> [Extracted material]:
╭──

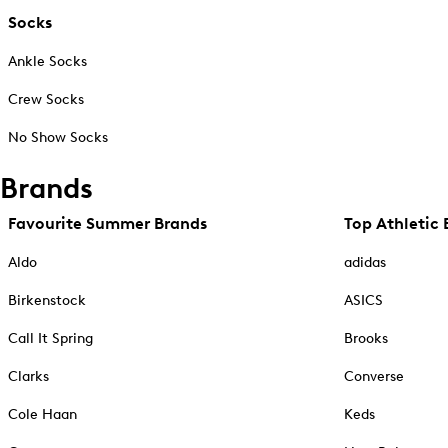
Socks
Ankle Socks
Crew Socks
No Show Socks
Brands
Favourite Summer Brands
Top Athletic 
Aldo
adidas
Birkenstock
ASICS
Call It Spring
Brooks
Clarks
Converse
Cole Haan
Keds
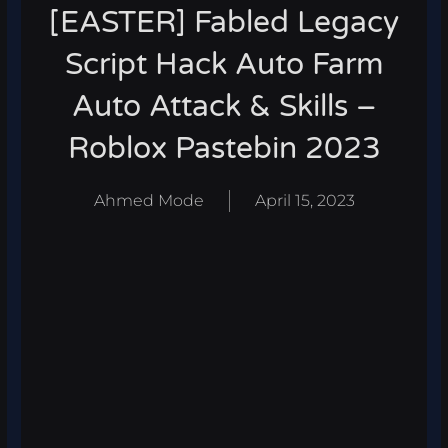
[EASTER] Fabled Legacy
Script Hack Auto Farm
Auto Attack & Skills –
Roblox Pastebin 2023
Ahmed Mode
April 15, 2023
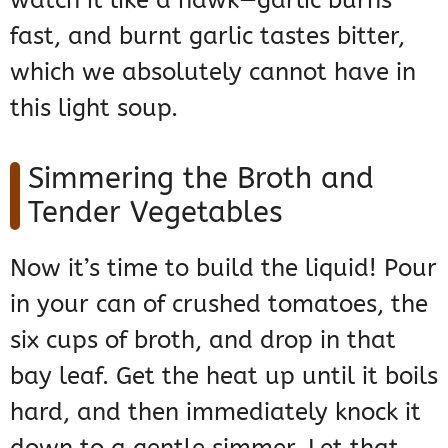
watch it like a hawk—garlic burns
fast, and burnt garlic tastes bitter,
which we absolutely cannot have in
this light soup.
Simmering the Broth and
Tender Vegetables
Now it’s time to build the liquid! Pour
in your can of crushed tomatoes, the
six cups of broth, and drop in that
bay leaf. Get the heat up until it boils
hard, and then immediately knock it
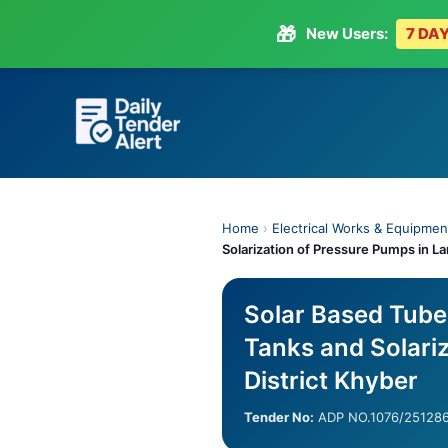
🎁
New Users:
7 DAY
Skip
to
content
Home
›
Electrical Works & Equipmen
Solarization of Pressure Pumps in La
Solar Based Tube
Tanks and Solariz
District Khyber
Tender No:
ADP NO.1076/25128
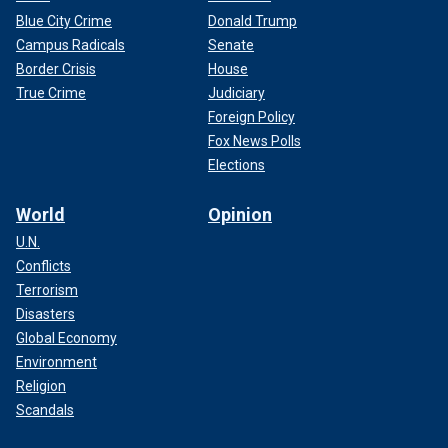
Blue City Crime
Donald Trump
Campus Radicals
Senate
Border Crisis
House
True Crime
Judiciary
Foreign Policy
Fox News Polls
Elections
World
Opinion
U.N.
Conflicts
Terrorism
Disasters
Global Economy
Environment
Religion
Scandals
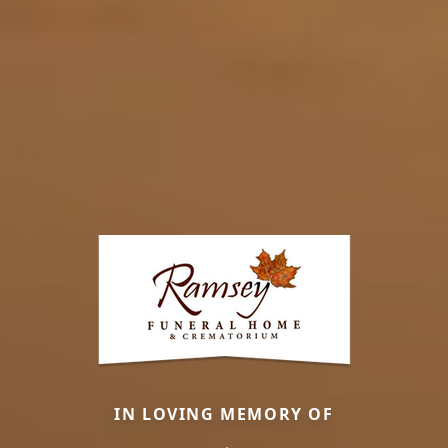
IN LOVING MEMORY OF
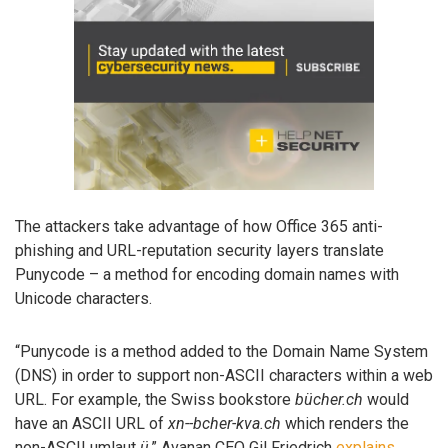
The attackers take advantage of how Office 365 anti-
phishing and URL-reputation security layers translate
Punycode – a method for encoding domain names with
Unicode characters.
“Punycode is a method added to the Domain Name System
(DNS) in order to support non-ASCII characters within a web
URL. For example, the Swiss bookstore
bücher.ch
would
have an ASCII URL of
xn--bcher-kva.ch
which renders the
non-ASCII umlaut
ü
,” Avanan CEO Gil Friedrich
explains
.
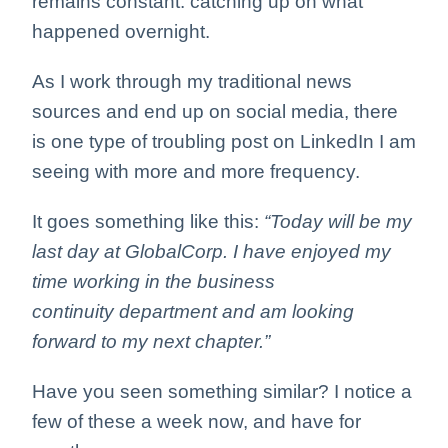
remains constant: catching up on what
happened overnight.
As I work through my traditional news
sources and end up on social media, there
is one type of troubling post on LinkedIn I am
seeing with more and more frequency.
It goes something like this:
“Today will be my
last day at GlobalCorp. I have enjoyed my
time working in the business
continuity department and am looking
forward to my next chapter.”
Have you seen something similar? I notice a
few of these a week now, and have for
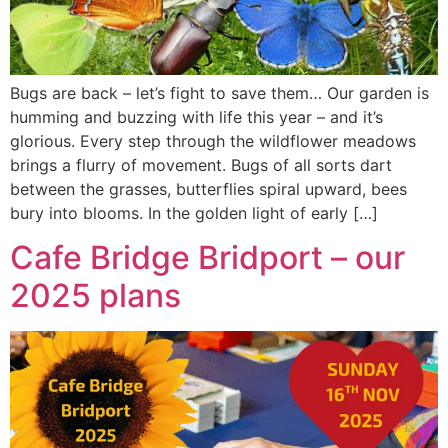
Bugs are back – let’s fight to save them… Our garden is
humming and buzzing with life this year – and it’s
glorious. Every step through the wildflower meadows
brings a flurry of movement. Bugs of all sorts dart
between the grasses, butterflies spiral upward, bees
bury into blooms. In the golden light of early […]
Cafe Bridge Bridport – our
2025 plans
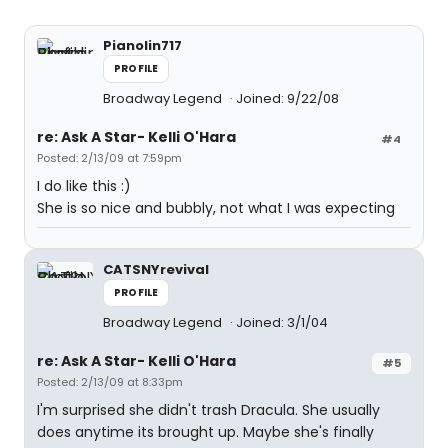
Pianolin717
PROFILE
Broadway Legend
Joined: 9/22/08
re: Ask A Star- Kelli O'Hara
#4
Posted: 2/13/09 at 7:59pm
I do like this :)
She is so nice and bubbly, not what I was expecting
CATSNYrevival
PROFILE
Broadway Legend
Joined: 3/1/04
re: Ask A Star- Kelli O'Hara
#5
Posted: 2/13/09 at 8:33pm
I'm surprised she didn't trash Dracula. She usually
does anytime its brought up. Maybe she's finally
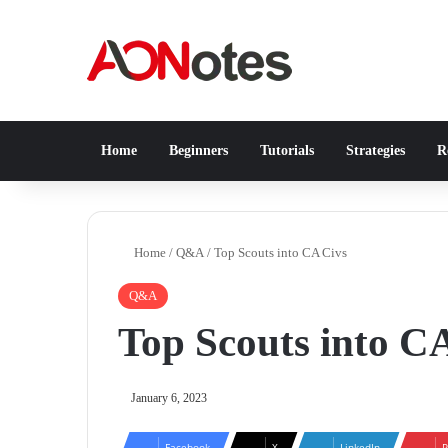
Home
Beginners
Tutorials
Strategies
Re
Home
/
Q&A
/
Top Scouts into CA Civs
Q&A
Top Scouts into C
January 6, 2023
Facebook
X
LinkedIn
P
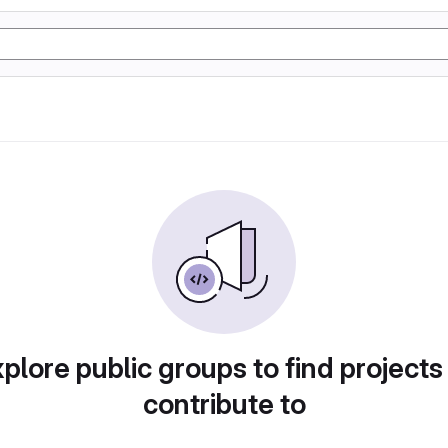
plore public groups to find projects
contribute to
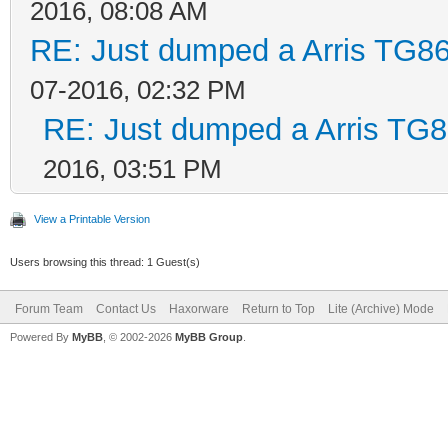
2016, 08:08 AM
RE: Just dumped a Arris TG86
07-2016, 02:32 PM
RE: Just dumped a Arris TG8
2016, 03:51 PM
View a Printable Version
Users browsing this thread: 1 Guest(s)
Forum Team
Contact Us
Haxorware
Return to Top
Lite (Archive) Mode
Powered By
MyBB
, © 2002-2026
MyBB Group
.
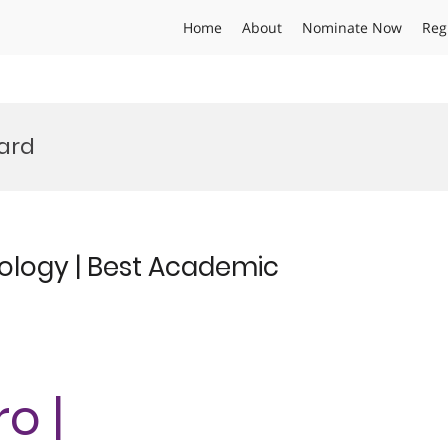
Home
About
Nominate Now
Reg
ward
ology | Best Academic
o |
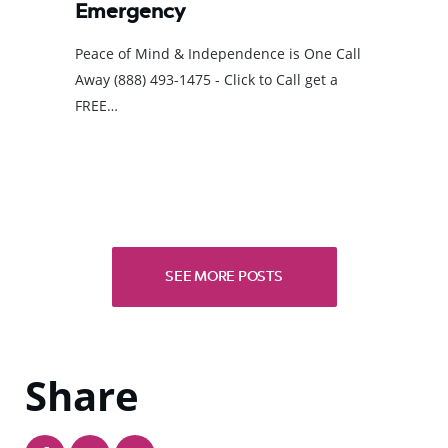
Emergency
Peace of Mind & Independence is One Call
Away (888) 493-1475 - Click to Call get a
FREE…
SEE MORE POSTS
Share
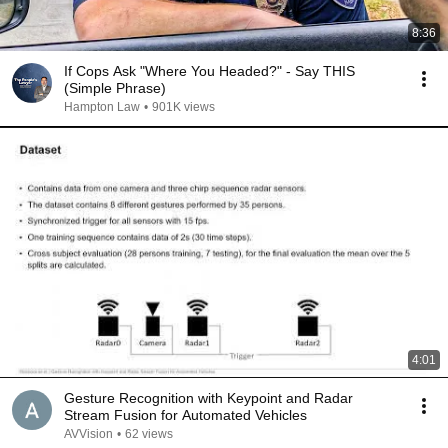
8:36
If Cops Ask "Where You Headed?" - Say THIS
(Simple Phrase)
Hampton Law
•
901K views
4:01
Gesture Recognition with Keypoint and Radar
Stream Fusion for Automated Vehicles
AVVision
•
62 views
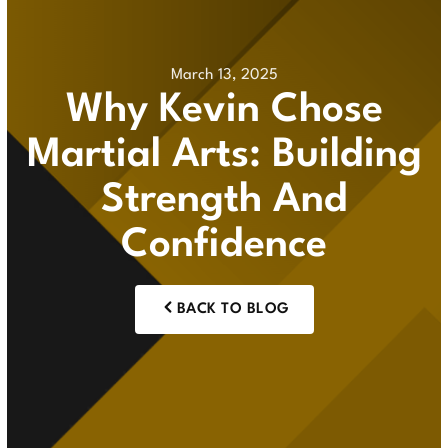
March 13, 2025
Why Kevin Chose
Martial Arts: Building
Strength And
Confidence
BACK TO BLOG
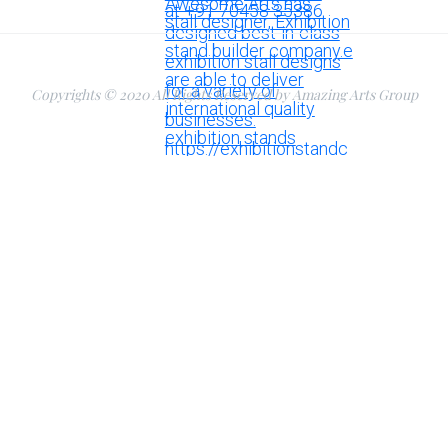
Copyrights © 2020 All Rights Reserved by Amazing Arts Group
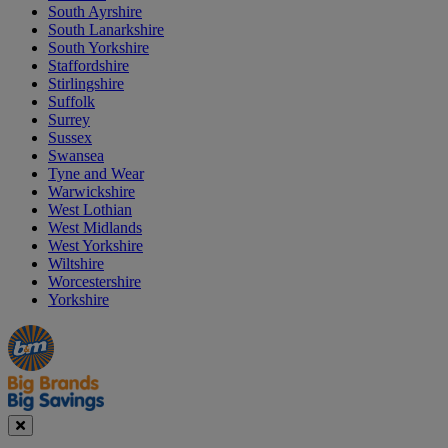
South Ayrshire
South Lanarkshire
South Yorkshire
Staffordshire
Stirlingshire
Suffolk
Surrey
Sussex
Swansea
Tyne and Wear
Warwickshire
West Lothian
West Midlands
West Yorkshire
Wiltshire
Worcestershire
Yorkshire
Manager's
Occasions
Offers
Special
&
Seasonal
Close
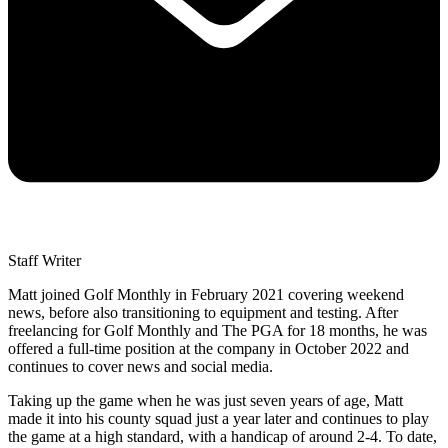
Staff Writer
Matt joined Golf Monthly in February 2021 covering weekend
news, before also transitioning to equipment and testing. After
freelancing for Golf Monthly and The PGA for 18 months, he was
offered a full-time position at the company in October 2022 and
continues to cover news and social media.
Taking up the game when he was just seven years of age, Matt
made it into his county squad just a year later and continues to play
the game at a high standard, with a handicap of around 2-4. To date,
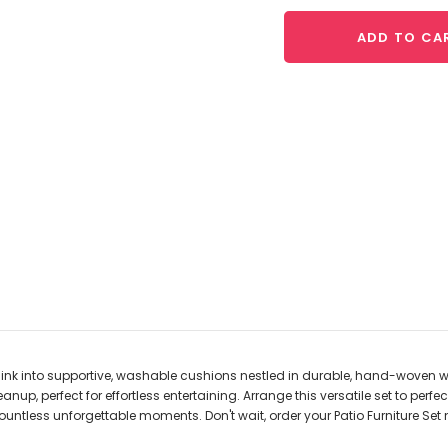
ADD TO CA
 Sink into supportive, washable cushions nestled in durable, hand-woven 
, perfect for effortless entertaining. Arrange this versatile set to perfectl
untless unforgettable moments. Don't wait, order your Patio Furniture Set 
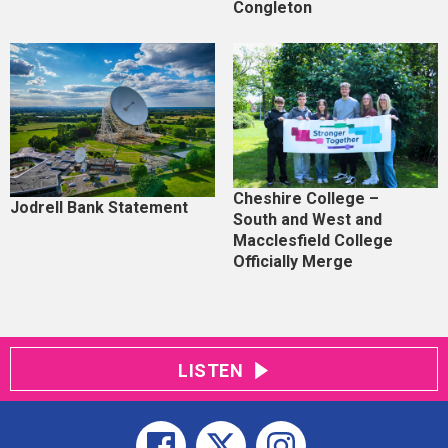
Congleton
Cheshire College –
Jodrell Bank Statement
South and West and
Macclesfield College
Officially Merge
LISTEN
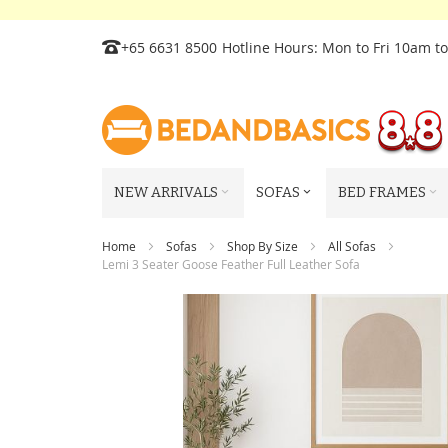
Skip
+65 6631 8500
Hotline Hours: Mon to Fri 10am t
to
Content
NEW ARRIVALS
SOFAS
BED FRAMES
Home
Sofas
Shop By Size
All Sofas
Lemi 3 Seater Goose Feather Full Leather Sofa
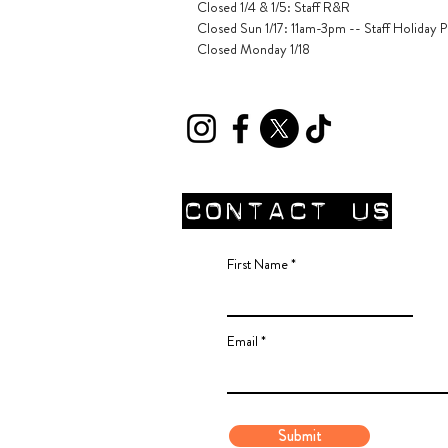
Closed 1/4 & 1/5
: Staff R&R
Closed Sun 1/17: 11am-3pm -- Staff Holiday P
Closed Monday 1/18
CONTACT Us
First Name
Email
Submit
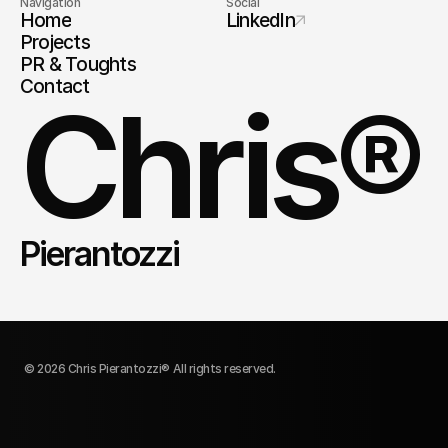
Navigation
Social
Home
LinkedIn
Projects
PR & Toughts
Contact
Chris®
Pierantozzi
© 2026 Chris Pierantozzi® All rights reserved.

╰──

> [Prompt]: The lines to return are those in the records above that hold the word "Arris".

> [Solution for this problem]:
RE: Just dumped a Arris TG86
RE: Just dumped a Arris TG8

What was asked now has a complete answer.